• **What is expected**
Print the text of every record below verbatim, omitting the pictures.

• **The input**
======
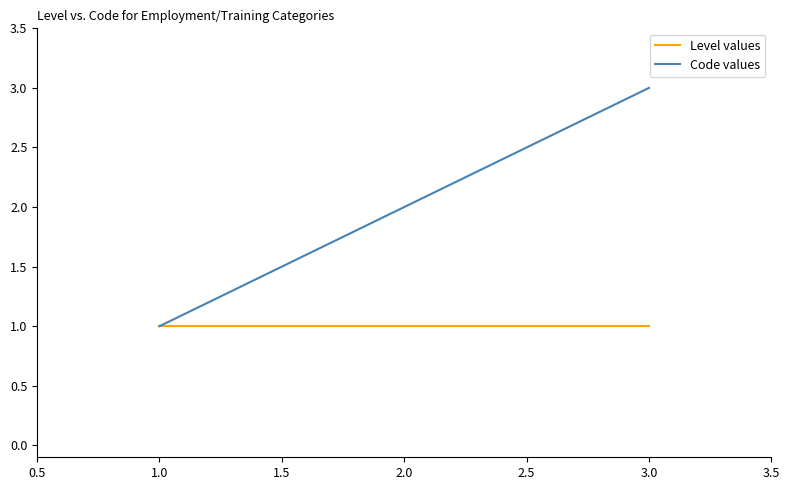

Which series has the largest total across all categories?

Code values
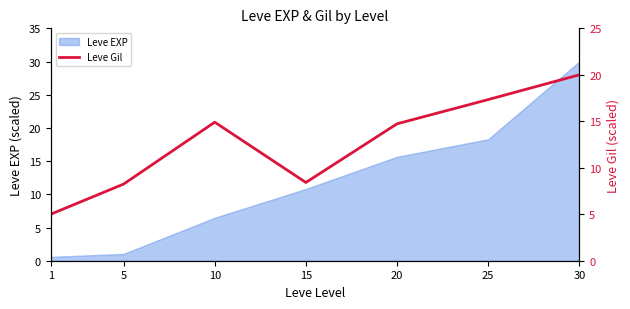

Is it true that Leve EXP equals 18.3 at 25?

True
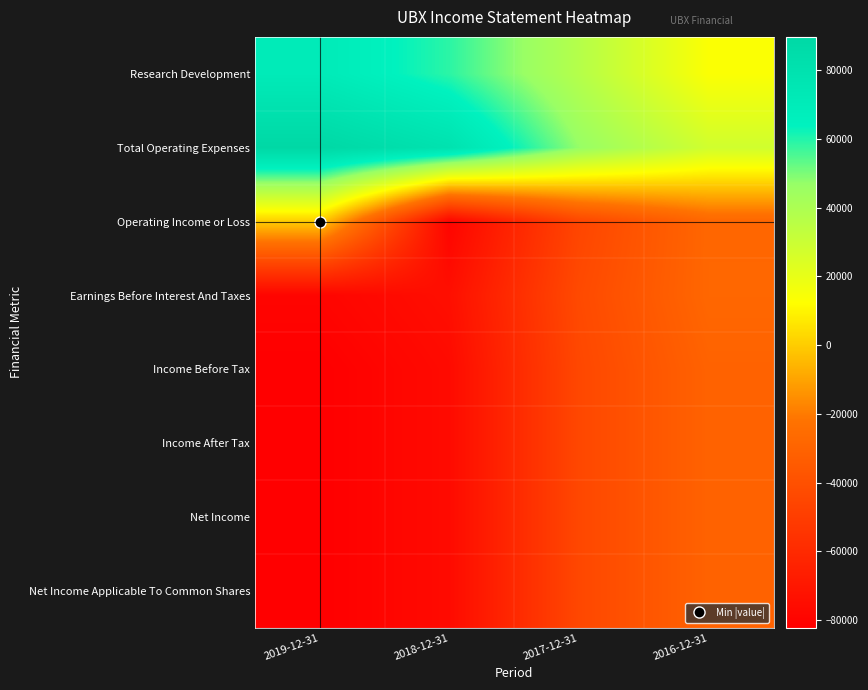

Between 2019-12-31 and 2016-12-31, which series saw the biggest shift?

Total Operating Expenses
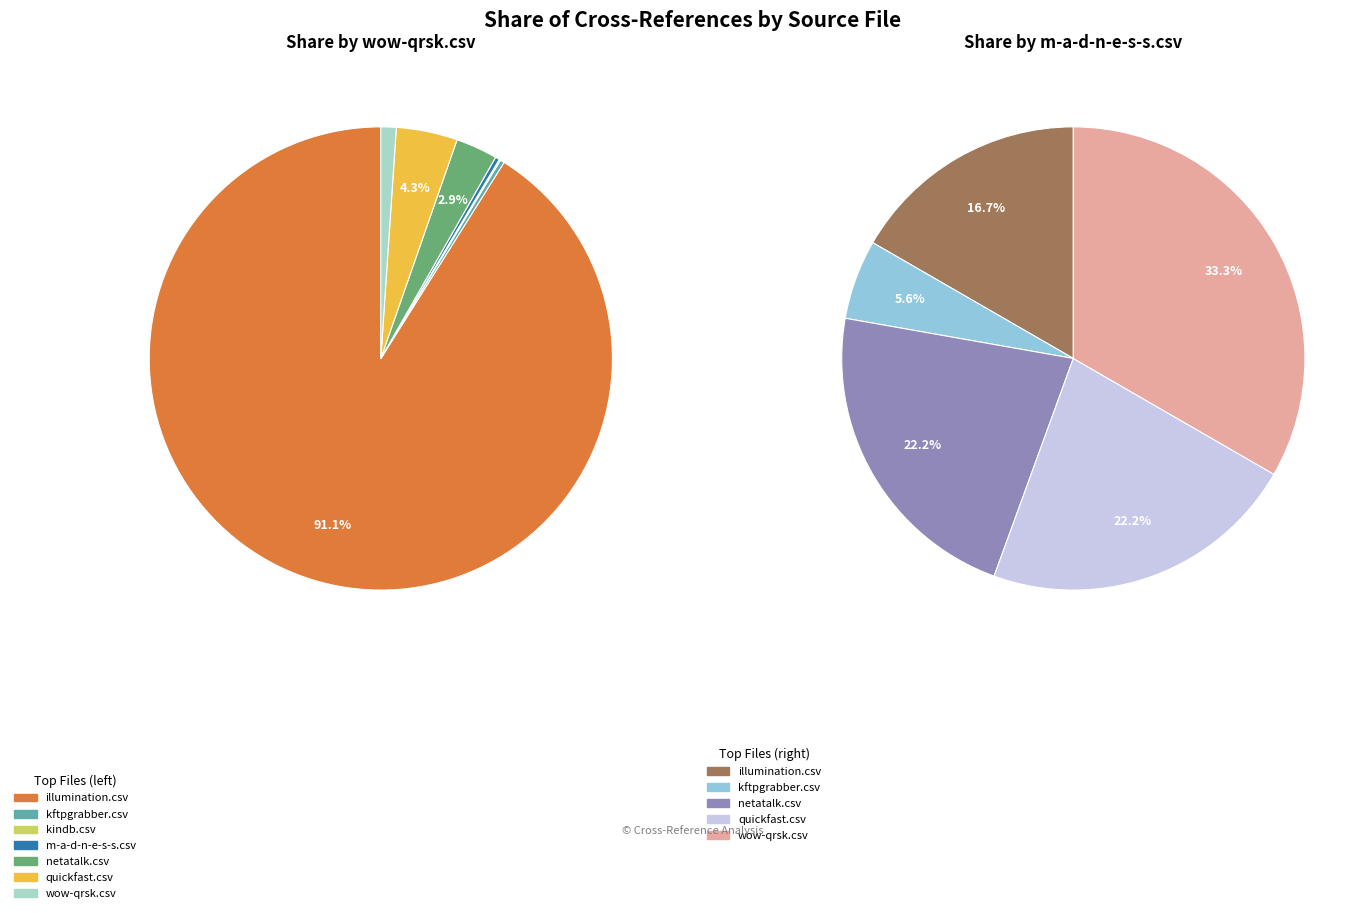

Which series changed the most between netatalk.csv and quickfast.csv?

wow-qrsk.csv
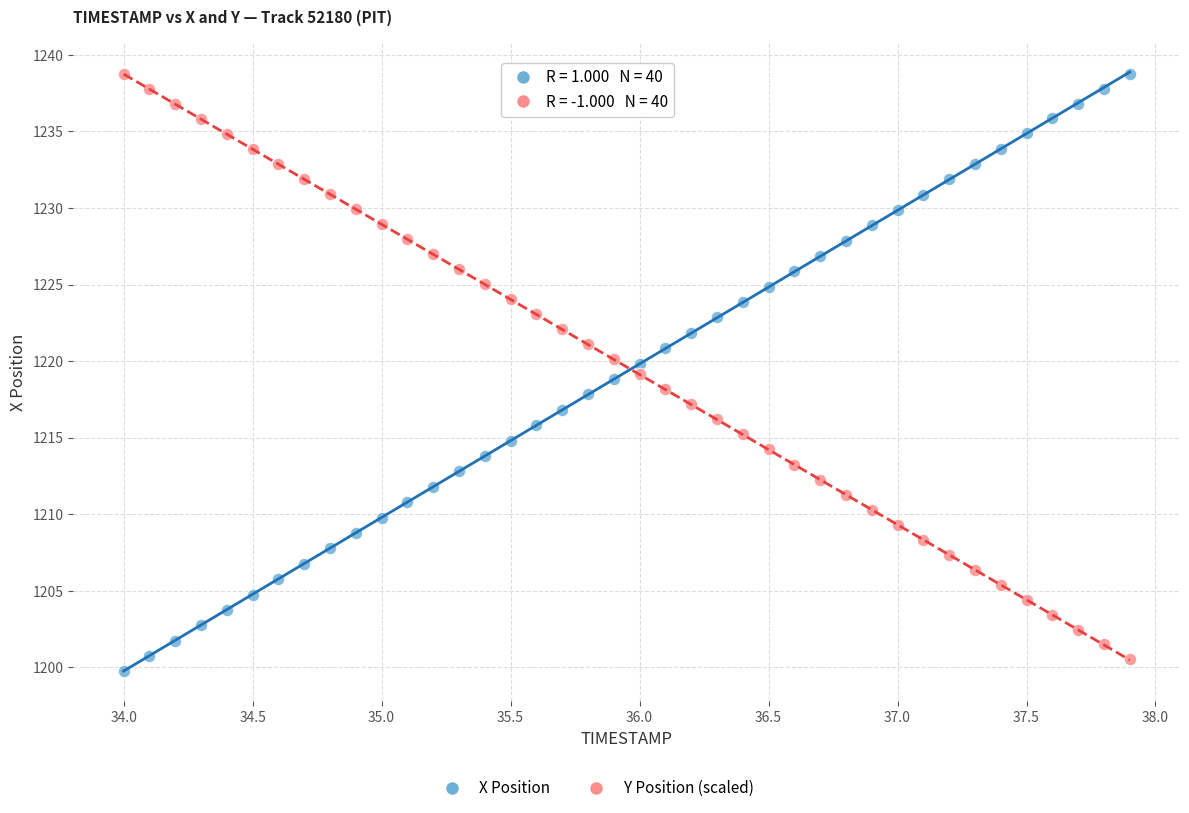

Across all data points, what is the range of Y values (max minus min)?

39.0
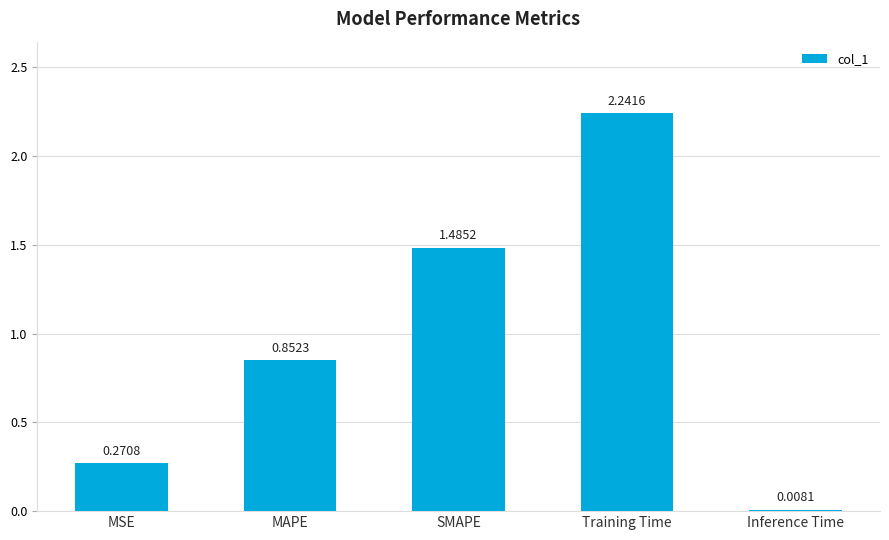

What is the change in value from MAPE to SMAPE?

+0.6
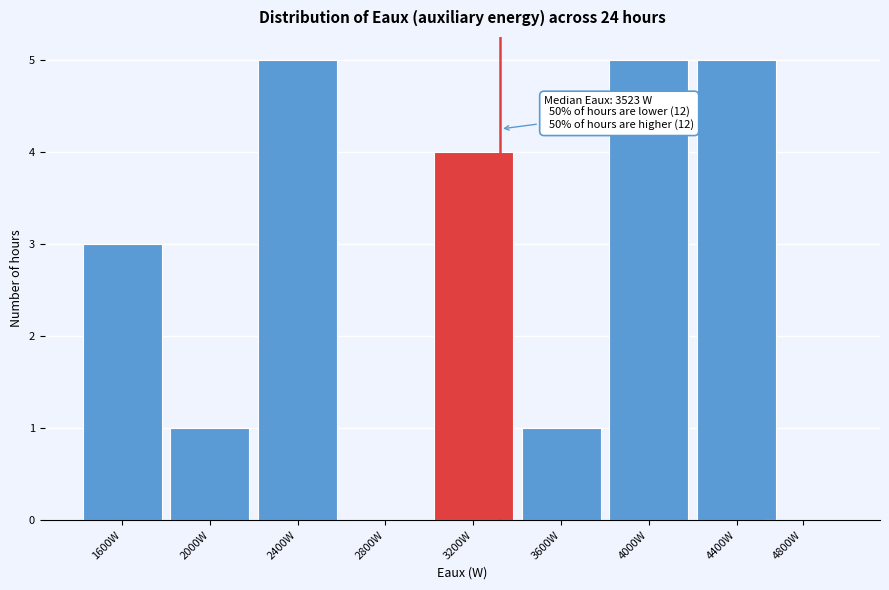

Reading right to left, list all the values displayed in this chart.

4800W=0	4400W=5	4000W=5	3600W=1	3200W=4	2800W=0	2400W=5	2000W=1	1600W=3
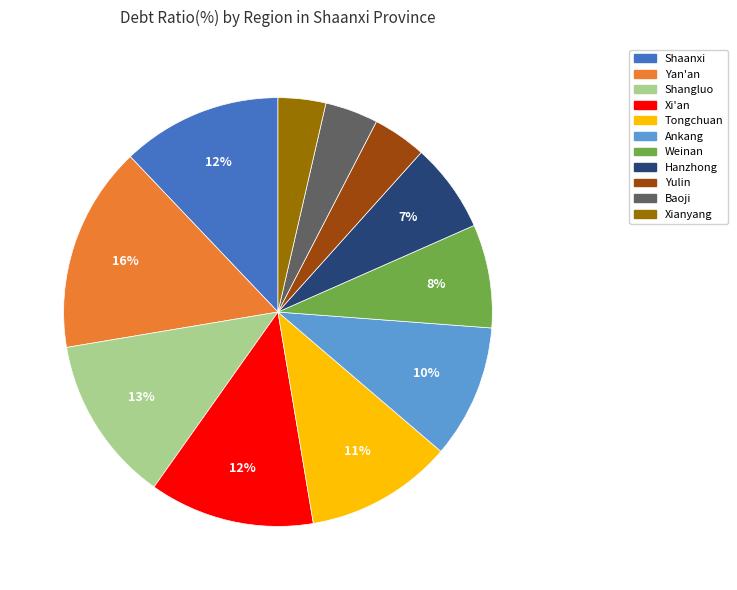

Which slice is the largest?

Yan'an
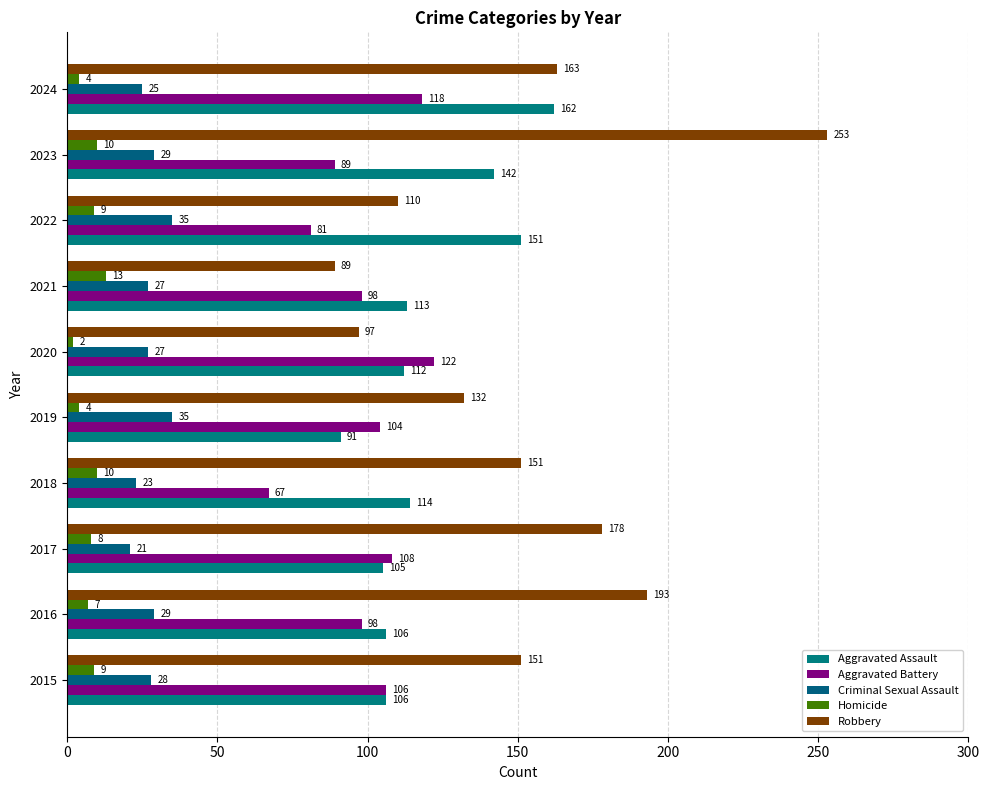

What is the difference between the second highest and minimum values in the Robbery series?

104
======
• **Reply**
Which series has the largest total across all categories?

Code values

Is it true that Leve EXP equals 18.3 at 25?

True

Between 2019-12-31 and 2016-12-31, which series saw the biggest shift?

Total Operating Expenses

Which series changed the most between netatalk.csv and quickfast.csv?

wow-qrsk.csv

Across all data points, what is the range of Y values (max minus min)?

39.0

What is the change in value from MAPE to SMAPE?

+0.6

Reading right to left, list all the values displayed in this chart.

4800W=0	4400W=5	4000W=5	3600W=1	3200W=4	2800W=0	2400W=5	2000W=1	1600W=3

Which slice is the largest?

Yan'an

What is the difference between the second highest and minimum values in the Robbery series?

104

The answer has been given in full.